In the sampling phase, SmartDedupe performs a tree-walk of the configured data set in order to collect deduplication candidates for each file. The rational is that a large percentage of shared blocks can be detected with only a smaller sample of data blocks represented in the index table. By default, the sampling phase selects one block from every sixteen blocks of a file as a deduplication candidate. For each candidate, a key/value pair consisting of the block’s fingerprint (SHA-1 hash) and file system location (logical inode number and byte offset) is inserted into the index. Once a file has been sampled, the file is flagged and won’t be re-scanned until it has been modified. This drastically improves the performance of subsequent deduplication jobs.


Duplicate Detection Phase


During the duplicate, or commonality, detection phase, the dedupe job scans the index table for fingerprints (or hashes) that match those of the candidate blocks. If the index entries of two files match, a request entry is generated.  In order to improve deduplication efficiency, a request entry also contains pre and post limit information.

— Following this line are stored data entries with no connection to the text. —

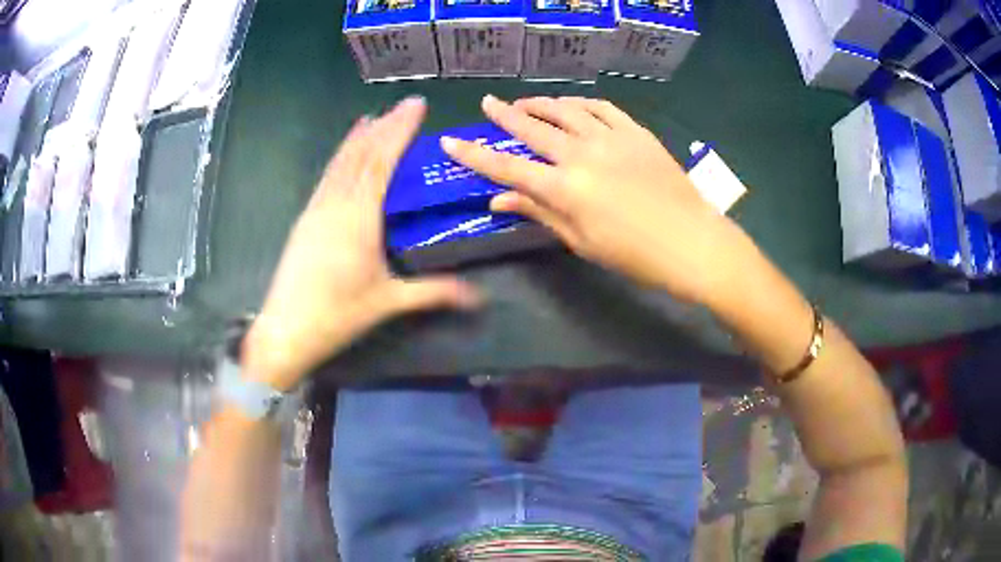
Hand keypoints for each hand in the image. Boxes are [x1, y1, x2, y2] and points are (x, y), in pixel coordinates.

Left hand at [243, 97, 480, 390]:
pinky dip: (342, 155)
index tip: (417, 106)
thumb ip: (434, 293)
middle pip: (362, 153)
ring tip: (376, 116)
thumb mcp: (388, 302)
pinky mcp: (307, 217)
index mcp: (359, 216)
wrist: (286, 328)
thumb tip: (477, 296)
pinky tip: (346, 150)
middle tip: (407, 104)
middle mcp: (337, 202)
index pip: (382, 161)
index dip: (400, 130)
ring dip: (360, 136)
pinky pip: (329, 175)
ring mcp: (318, 207)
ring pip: (342, 161)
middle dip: (386, 125)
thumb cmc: (338, 314)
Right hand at [441, 95, 748, 304]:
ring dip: (542, 104)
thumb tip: (498, 200)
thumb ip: (540, 213)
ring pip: (566, 109)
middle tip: (489, 103)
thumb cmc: (635, 255)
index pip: (507, 167)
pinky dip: (581, 103)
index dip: (474, 155)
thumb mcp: (582, 241)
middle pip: (533, 127)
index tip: (451, 142)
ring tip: (528, 104)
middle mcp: (583, 154)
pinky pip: (602, 108)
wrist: (693, 243)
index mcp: (566, 188)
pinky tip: (572, 106)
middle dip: (505, 114)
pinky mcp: (636, 132)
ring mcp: (612, 138)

This information contains the number of blocks in front of and behind the matching block which the block sharing phase should search for a larger matching data chunk, and typically aligns to a OneFS protection group’s boundaries.


Block Sharing Phase


During the block sharing phase the deduplication job calls into the shadow store library and dedupe infrastructure to perform the sharing of the blocks. Multiple request entries are consolidated into a single sharing request, which is processed by the block sharing phase, and ultimately results in the deduplication of the common blocks. The file system searches for contiguous matching regions before and after the matching blocks in the sharing request; if any such regions are found, they will also be shared. Blocks are shared by writing the matching data to a common shadow store and creating references from the original files to this shadow store.


Index Update Phase


The index table is populated with the sampled and matching block information gathered during the previous three phases. After a file has been scanned by the dedupe job, OneFS may not find any matching blocks in other files on the cluster. Once a number of other files have been scanned, if a file continues to not share any blocks with other files on the cluster, OneFS will remove the index entries for that file. This helps prevent OneFS from wasting cluster resources searching for unlikely matches. SmartDedupe scans each file in the specified data set once, after which the file is marked, preventing subsequent dedupe jobs from rescanning the file until it has been modified.

SmartDedupe Considerations


Deduplication isn’t free: There’s always trade-off between cluster resource consumption (CPU, memory, disk), the potential for data fragmentation and the benefit of increased space efficiency. Since deduplication trades cluster performance for storage capacity savings, SmartDedupe is not ideally suited for heavily trafficked data, or high performance workloads.